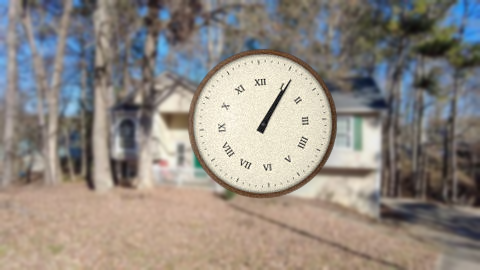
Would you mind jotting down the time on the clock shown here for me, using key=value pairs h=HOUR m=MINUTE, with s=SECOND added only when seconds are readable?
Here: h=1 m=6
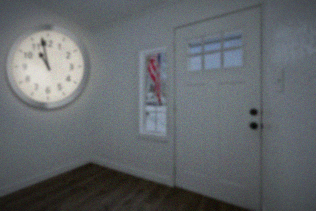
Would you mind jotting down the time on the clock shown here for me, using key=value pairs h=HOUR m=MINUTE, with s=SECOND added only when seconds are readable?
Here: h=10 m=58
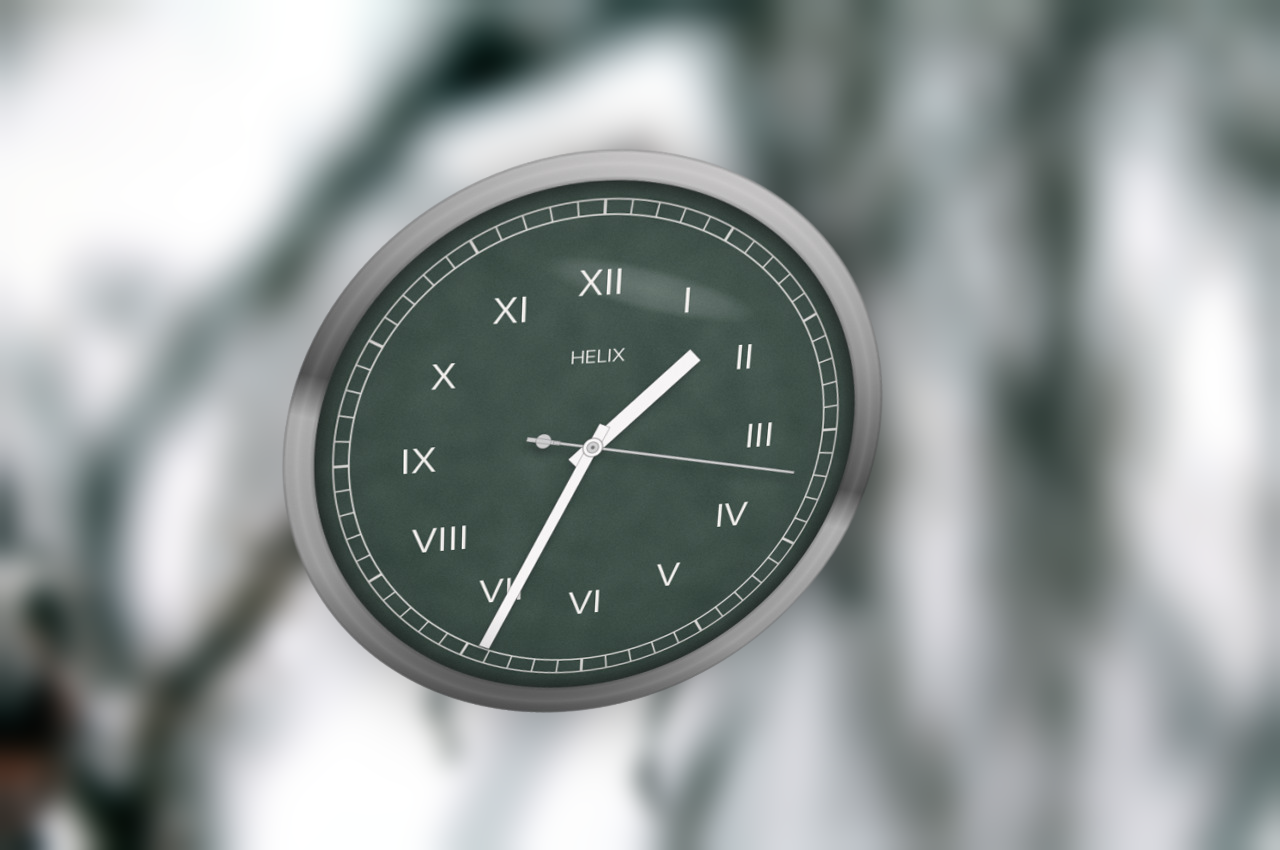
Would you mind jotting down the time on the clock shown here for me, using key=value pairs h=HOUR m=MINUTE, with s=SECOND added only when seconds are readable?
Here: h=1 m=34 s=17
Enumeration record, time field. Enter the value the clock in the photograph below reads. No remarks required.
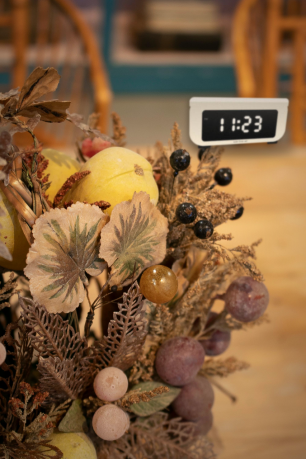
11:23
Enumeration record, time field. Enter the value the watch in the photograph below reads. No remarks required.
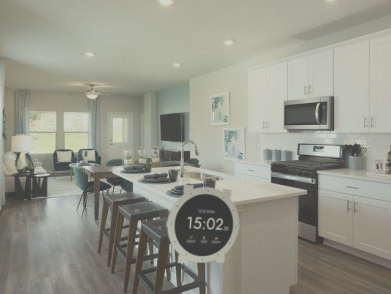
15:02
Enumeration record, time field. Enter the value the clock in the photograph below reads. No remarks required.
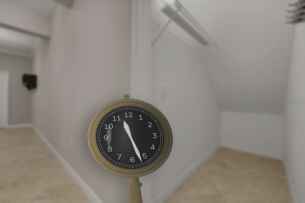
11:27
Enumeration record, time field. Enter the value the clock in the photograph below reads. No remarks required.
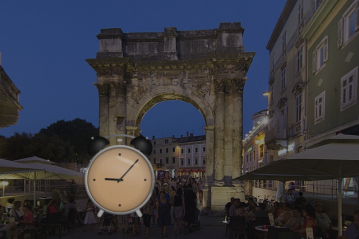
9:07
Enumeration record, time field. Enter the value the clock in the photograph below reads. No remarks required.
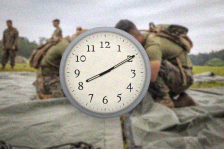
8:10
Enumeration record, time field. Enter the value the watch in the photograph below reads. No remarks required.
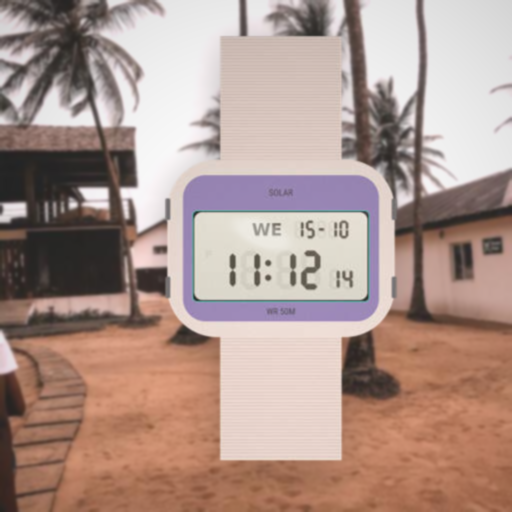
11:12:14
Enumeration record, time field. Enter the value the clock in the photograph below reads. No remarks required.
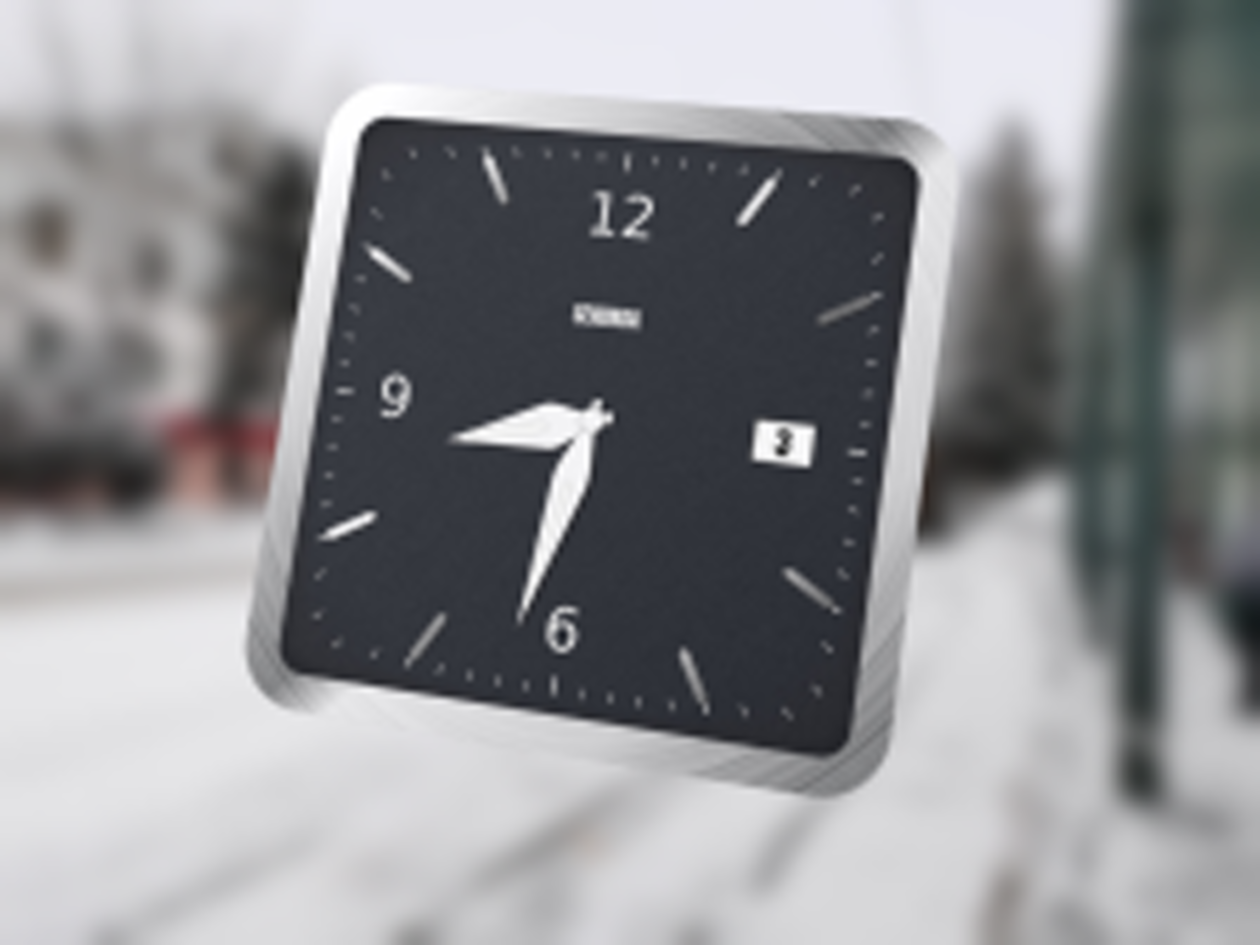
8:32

# # # # # # #

§ Written exercise:
Reproduce every one of the lines above verbatim, leaving out the pictures.

§ Result below:
Would you mind jotting down the time on the clock shown here for me, using key=value pairs h=HOUR m=MINUTE, with s=SECOND added only when seconds are readable?
Here: h=1 m=6
Would you mind jotting down the time on the clock shown here for me, using key=value pairs h=HOUR m=MINUTE, with s=SECOND added only when seconds are readable?
Here: h=10 m=58
Would you mind jotting down the time on the clock shown here for me, using key=value pairs h=HOUR m=MINUTE, with s=SECOND added only when seconds are readable?
Here: h=1 m=34 s=17
Enumeration record, time field. Enter the value the clock in the photograph below reads. No remarks required.
11:23
Enumeration record, time field. Enter the value the watch in the photograph below reads. No remarks required.
15:02
Enumeration record, time field. Enter the value the clock in the photograph below reads. No remarks required.
11:27
Enumeration record, time field. Enter the value the clock in the photograph below reads. No remarks required.
9:07
Enumeration record, time field. Enter the value the clock in the photograph below reads. No remarks required.
8:10
Enumeration record, time field. Enter the value the watch in the photograph below reads. No remarks required.
11:12:14
Enumeration record, time field. Enter the value the clock in the photograph below reads. No remarks required.
8:32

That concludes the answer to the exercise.